[Start of section]

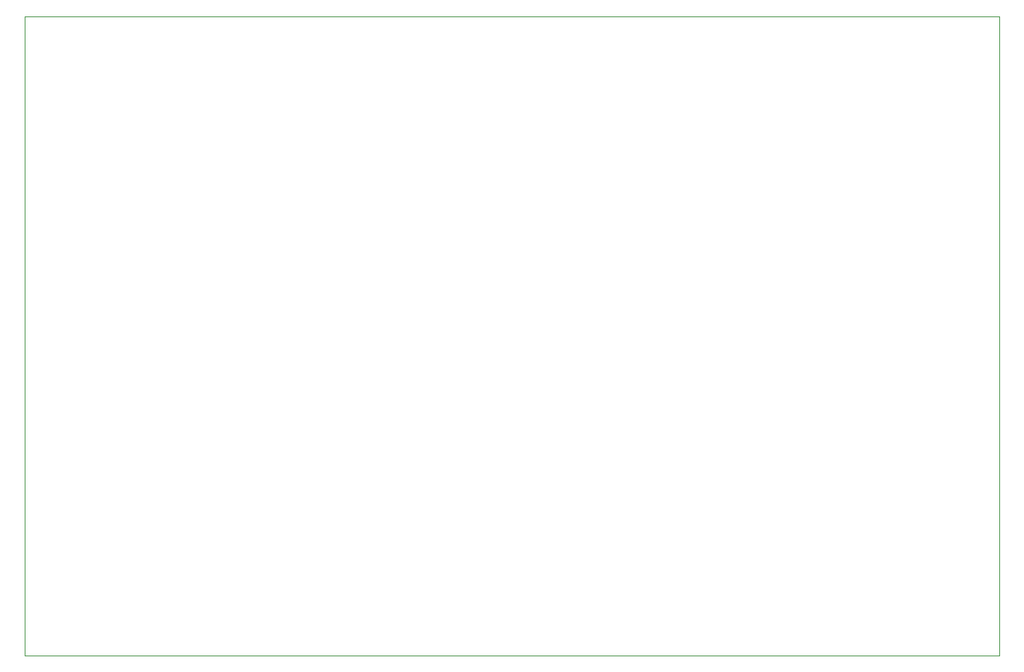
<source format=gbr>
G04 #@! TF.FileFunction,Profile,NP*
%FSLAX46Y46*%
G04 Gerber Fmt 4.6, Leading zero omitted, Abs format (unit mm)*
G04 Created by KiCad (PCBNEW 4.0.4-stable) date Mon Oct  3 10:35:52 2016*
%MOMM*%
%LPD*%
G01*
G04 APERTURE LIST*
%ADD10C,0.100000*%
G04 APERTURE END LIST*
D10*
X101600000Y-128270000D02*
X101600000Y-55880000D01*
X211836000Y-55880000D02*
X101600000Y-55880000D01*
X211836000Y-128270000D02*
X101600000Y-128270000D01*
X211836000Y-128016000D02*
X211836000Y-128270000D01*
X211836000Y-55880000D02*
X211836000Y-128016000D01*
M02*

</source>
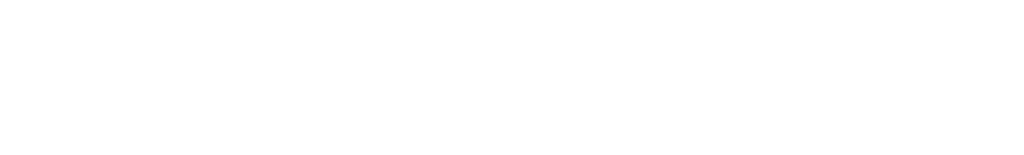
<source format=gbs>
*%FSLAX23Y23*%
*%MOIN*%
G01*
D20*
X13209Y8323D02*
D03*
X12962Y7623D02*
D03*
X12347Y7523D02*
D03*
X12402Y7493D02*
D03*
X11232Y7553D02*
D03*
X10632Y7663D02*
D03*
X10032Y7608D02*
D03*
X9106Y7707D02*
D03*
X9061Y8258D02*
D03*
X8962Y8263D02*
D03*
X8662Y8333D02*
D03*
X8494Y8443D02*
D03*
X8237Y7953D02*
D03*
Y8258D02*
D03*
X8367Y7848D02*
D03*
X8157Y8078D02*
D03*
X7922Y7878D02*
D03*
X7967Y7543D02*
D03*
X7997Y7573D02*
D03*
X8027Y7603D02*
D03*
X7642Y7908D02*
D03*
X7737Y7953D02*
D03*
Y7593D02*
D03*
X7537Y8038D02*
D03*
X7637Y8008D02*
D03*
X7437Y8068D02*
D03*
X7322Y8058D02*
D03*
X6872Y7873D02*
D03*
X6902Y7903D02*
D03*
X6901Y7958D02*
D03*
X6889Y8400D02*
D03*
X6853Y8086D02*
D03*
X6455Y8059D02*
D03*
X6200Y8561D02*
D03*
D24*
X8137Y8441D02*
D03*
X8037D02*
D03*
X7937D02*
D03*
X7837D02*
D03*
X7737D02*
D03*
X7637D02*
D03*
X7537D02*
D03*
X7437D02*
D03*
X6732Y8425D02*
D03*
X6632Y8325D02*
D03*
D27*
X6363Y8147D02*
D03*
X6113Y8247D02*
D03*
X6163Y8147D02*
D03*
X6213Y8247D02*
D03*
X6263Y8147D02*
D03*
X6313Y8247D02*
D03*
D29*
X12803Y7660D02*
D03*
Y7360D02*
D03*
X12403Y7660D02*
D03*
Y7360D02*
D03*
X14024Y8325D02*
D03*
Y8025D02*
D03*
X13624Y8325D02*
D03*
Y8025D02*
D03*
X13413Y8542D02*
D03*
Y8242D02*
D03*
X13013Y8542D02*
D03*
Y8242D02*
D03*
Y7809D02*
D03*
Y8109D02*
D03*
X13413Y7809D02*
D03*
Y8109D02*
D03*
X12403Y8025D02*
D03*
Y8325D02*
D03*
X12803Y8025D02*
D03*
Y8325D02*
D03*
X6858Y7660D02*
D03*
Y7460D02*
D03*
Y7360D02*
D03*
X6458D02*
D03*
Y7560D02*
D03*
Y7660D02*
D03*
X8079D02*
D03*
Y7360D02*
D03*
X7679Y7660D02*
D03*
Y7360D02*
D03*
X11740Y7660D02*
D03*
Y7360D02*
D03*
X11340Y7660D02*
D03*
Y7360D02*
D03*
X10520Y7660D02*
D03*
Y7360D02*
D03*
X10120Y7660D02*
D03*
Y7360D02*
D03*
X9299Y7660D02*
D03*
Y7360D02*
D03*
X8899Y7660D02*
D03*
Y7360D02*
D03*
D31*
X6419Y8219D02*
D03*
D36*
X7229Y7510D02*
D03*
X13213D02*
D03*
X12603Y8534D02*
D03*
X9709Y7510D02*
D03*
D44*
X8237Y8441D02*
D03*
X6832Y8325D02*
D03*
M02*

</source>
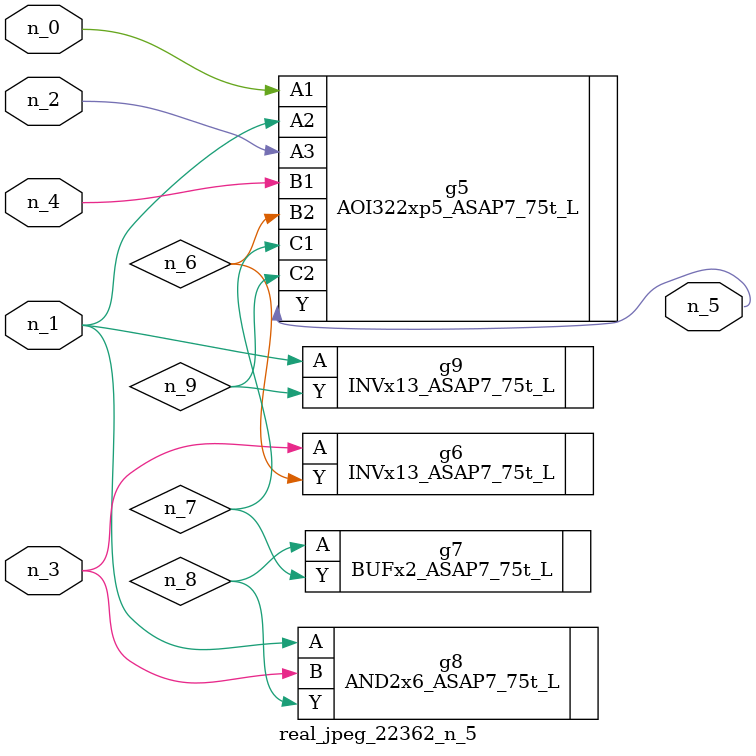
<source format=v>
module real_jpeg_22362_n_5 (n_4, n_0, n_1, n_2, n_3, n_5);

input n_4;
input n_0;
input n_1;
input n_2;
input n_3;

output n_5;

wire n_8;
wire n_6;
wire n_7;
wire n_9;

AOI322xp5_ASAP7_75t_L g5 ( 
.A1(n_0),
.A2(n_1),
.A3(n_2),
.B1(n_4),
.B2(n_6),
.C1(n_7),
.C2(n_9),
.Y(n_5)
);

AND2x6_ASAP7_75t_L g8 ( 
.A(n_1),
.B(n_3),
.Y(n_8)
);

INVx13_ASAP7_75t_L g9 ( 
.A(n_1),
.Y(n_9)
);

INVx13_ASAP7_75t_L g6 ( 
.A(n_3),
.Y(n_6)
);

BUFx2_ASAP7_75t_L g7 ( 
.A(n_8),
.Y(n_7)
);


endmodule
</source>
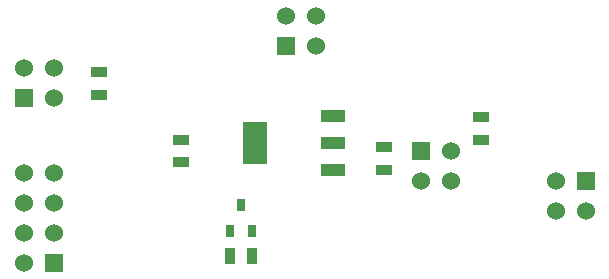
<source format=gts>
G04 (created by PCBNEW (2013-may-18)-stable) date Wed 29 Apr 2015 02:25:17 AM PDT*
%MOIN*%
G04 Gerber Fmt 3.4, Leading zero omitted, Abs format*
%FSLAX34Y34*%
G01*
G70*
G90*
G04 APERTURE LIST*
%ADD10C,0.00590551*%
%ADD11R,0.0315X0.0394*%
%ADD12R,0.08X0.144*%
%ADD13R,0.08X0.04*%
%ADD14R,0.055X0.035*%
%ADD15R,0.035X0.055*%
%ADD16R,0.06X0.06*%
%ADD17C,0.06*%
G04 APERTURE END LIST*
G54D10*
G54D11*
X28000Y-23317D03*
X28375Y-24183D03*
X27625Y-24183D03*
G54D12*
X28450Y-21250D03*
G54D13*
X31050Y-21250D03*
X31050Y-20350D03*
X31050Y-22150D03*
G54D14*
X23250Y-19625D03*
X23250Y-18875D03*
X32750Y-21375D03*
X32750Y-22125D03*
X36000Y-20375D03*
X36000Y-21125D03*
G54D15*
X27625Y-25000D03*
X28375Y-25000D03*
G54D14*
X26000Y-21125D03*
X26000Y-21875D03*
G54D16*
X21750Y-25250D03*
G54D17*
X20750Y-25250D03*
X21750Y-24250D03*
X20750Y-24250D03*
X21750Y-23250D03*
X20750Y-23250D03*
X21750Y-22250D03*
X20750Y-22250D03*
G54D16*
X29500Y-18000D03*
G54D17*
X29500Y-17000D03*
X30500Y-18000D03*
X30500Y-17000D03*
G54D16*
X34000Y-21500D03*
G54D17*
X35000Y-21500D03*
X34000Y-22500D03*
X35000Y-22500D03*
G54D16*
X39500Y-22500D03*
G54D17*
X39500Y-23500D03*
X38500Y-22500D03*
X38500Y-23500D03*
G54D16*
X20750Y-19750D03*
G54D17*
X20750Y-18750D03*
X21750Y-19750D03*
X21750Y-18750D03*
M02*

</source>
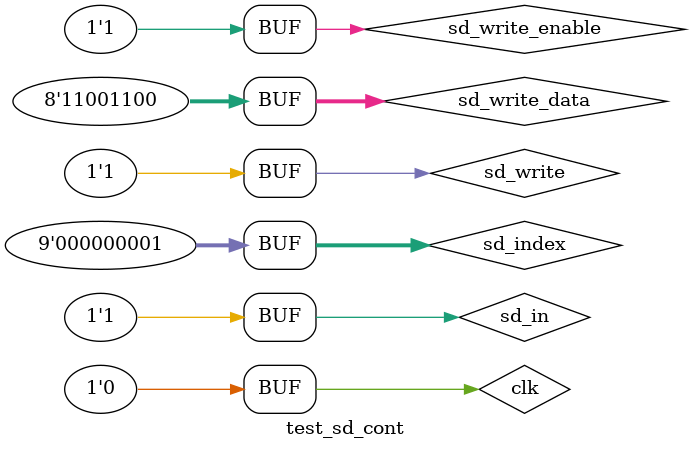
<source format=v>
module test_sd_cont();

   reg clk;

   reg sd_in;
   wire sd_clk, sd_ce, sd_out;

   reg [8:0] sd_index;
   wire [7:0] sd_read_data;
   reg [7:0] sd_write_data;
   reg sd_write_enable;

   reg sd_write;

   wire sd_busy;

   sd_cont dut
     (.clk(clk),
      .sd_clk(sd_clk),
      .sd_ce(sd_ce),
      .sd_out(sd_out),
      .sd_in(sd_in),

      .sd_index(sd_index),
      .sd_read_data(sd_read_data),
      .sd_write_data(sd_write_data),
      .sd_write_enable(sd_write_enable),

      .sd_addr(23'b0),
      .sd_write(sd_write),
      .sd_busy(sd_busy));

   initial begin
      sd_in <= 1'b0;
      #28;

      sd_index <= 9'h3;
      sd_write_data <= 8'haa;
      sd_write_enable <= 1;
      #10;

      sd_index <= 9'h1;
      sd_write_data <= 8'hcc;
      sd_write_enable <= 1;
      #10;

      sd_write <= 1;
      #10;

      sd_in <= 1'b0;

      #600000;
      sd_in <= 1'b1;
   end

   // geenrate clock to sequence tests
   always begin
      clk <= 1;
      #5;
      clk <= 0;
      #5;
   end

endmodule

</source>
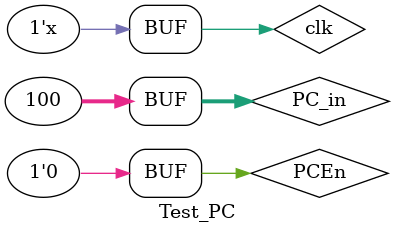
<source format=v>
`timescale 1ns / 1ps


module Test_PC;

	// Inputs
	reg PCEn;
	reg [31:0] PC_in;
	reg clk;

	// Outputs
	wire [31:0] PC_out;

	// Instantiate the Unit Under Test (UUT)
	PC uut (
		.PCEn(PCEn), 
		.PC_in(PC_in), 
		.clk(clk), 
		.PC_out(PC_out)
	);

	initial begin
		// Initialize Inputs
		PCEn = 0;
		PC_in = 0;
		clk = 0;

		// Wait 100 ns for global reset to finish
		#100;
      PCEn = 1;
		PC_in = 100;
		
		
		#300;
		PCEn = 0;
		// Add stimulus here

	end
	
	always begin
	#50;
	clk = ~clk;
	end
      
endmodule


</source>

[End of section]

_The task:_
Whenever a line of the data includes "zero", copy that line.

_Written solution:_
G04 Gerber Fmt 4.6, Leading zero omitted, Abs format (unit mm)*
G04 Gerber Fmt 3.4, Leading zero omitted, Abs format*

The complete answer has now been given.